By Hallie Gu and Dominique Patton
BEIJING (Reuters) - China's hog production capacity should bottom out this year after outbreaks of African swine fever decimated the world's biggest pig herd, an official said on Thursday, forecasting a return to usual pig numbers in 2020.
Analysts, however, said the time frame appeared ambitious, with the disease still spreading in parts of the country and so much of the herd gone.
The year-long pig epidemic has slashed China's pig herd by more than 40%, and has pushed prices of the country's favorite meat to record levels.
At a briefing on Thursday, Yang Zhenhai, director of the Husbandry and Veterinary Bureau of China's Ministry of Agriculture and Rural Affairs, said inventories at large farms have started to rebound.
"Various supporting policies and market factors have helped boost confidence in (pig) farming significantly, and enthusiasm for production among small and big farmers is further improving," Yang said.
Pig production has recovered rapidly at farms that slaughter more than 5,000 pigs a year, Yang said.

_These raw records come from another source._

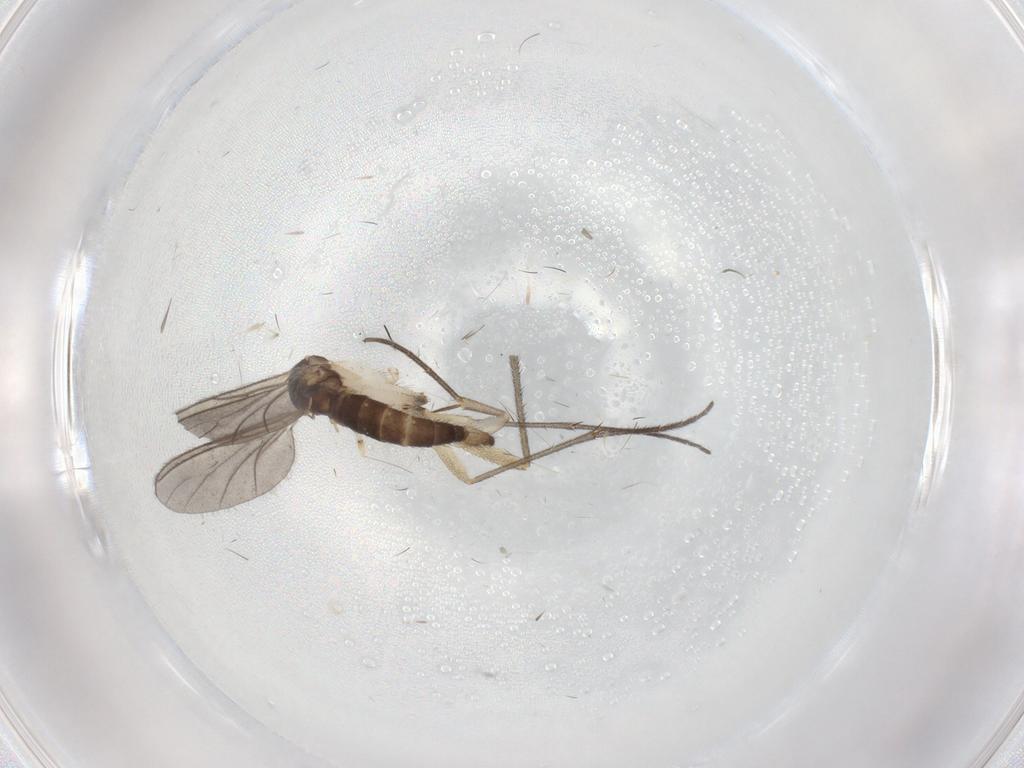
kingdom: Animalia
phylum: Arthropoda
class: Insecta
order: Diptera
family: Sciaridae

Inventories reached 44.46 million animals in September, up 0.6% on a month earlier, while sow herds climbed 3.7% to 6.10 million head.
Major producing provinces including Henan, Shandong, and Liaoning also saw a considerable pick-up in pig inventories in September from the previous month, he said.

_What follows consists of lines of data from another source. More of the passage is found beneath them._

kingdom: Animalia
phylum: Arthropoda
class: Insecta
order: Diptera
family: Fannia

And production and sales of pig feed have rebounded strongly, with output of hog feed up 10% in September from the previous month.
Analysts, however, said a forecast for a return to normal herd levels in 2020 was optimistic, with stopping the spread of the disease key to a recovery and no cure or vaccine yet available.
Pig production is recovering in the north, but is still falling in the south and southwestern regions, said an analyst with a Chinese consultancy, who declined to be named because of sensitivity around the issue.
"If the disease can stabilize and doesn't reoccur, stocks might start to recover," she said, but even then would not reach normal levels until at least the second half of 2020.
And while large farmers - including corporate pig producers such as C.P. Pokphand Co and New Hope Liuhe - have been expanding rapidly, eyeing large profits from soaring pork prices, small farmers have traditionally made up the bulk of pork production.
The country's hog inventory stood at 428 million animals at the end of 2018, according to official data.
It also takes about 18 months to build, stock and produce pigs at a new farm, said Pan Chenjun, senior analyst at Rabobank, who said the ministry's goal was unrealistic.
"In the first half of next year I think the herd will continue to drop," she said.
Some companies have restocked farms that were infected with the disease only to see it reoccur, she said, while many small farmers have neither the capital or the will to boost their herds.